Linux cannot be said to suffer from a shortage of virtualization solutions. What is harder to come by, however, is a paravirtualization system which is amenable to relatively easy understanding. A relatively recent entrant into the field, however, changes that situation significantly. With just 6,000 lines (including the user-space code), Rusty Russell's hypervisor implementation, lguest (also known as the "Rustyvisor"), provides a full, if spartan paravirtualization mechanism for Linux.
The core of lguest is the lg loadable module. At initialization time, this module allocates a chunk of memory and maps it into the kernel's address space just above the vmalloc area -- at the top, in other words.

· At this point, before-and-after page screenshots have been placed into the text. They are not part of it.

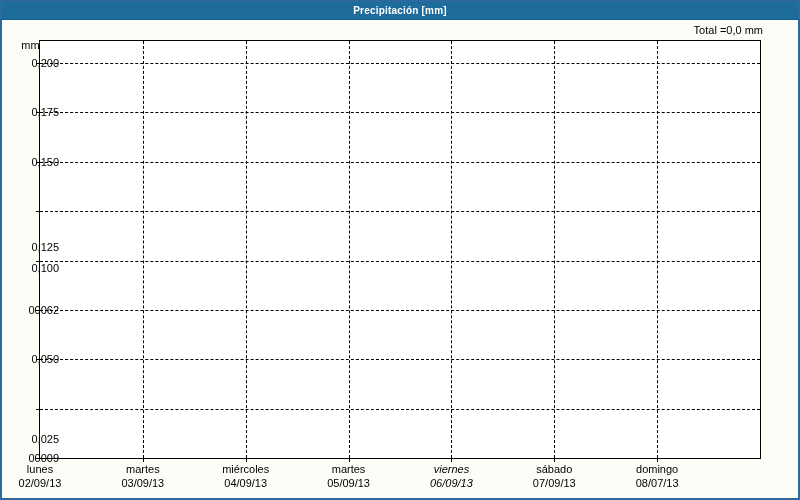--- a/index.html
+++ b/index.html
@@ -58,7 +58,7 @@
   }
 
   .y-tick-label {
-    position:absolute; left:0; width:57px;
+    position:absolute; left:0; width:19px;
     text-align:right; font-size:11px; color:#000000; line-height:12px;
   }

A small hypervisor is loaded into this area; it's a bit of assembly code which mainly concerns itself with switching between the kernel and the virtualized guest. Switching involves playing with the page tables -- what looks like virtual memory to the host kernel is physical memory to the guest -- and managing register contents.
The hypervisor will be present in the guest systems' virtual address spaces as well. Allowing a guest to modify the hypervisor would be bad news, however, as that would enable the guest to escape its virtual sandbox. Since the guest kernel will run in ring 1, normal i386 page protection won't keep it from messing with the hypervisor code. So, instead, the venerable segmentation mechanism is used to keep that code out of reach.
The lg module also implements the basics for a virtualized I/O subsystem. At the lowest level, there is a "DMA" mechanism which really just copies memory between buffers. A DMA buffer can be bound to a given address; an attempt to perform DMA to that address then copies the memory into the buffer. The DMA areas can be in memory which is shared between guests, in which case the data will be copied from one guest to another and the receiving guest will get an interrupt; this is how inter-guest networking is implemented. If no shared DMA area is found, DMA transfers are, instead, referred to the user-space hypervisor (described below) for execution. Simple disk and console drivers exist as well.
Finally, the lg module implements a controlling interface accessed via /proc/lguest -- a feature which might just have to be changed before lguest goes into the mainline. The user-space hypervisor creates a guest by writing an "initialize" command to this file, specifying the memory range to use, where to find the kernel, etc. This interface can also be used to receive and execute DMA operations and send interrupts to the guest system. Interestingly, the way to actually cause the guest to run is to read from the control file; execution will continue until the guest blocks on something requiring user-space attention.